### RAW DATA
○ ○ ○

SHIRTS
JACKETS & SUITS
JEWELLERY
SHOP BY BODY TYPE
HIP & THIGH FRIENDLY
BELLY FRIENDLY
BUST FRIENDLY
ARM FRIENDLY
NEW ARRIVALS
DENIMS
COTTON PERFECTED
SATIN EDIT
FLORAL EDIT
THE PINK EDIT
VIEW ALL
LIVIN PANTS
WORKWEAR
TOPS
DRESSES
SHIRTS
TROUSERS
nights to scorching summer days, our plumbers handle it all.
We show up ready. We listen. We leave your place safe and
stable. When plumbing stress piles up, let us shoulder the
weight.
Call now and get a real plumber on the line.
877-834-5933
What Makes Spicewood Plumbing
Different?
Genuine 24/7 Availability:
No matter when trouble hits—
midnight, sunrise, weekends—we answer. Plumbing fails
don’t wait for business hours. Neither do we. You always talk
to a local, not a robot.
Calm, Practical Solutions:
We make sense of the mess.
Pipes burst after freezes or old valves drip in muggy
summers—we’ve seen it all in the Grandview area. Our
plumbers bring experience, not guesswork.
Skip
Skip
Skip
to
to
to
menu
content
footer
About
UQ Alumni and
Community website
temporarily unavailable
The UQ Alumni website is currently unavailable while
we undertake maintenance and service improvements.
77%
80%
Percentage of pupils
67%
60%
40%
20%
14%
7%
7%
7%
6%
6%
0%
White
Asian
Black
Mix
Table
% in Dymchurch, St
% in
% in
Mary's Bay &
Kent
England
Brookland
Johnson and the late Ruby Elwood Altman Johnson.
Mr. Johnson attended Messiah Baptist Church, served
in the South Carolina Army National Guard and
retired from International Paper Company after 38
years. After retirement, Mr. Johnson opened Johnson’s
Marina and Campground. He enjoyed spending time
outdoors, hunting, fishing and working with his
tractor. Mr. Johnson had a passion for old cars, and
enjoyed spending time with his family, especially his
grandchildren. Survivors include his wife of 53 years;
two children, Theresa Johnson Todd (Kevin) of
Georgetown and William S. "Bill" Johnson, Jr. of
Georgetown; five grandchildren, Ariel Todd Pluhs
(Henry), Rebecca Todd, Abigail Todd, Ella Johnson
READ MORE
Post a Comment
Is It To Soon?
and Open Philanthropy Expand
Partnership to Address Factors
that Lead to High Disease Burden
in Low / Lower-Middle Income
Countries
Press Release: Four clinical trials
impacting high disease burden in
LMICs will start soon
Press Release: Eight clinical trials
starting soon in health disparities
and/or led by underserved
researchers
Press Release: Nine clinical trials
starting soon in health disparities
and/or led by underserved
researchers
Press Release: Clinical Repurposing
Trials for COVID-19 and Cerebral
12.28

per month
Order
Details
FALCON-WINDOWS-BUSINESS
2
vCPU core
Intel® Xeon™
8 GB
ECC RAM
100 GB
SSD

○ ○ ○

### EXERCISE
Needed here are the exact lines from the start of the material through the line that contains "to a local, not a robot.", and no others.

### ANSWER FOR THE TASK
SHIRTS
JACKETS & SUITS
JEWELLERY
SHOP BY BODY TYPE
HIP & THIGH FRIENDLY
BELLY FRIENDLY
BUST FRIENDLY
ARM FRIENDLY
NEW ARRIVALS
DENIMS
COTTON PERFECTED
SATIN EDIT
FLORAL EDIT
THE PINK EDIT
VIEW ALL
LIVIN PANTS
WORKWEAR
TOPS
DRESSES
SHIRTS
TROUSERS
nights to scorching summer days, our plumbers handle it all.
We show up ready. We listen. We leave your place safe and
stable. When plumbing stress piles up, let us shoulder the
weight.
Call now and get a real plumber on the line.
877-834-5933
What Makes Spicewood Plumbing
Different?
Genuine 24/7 Availability:
No matter when trouble hits—
midnight, sunrise, weekends—we answer. Plumbing fails
don’t wait for business hours. Neither do we. You always talk
to a local, not a robot.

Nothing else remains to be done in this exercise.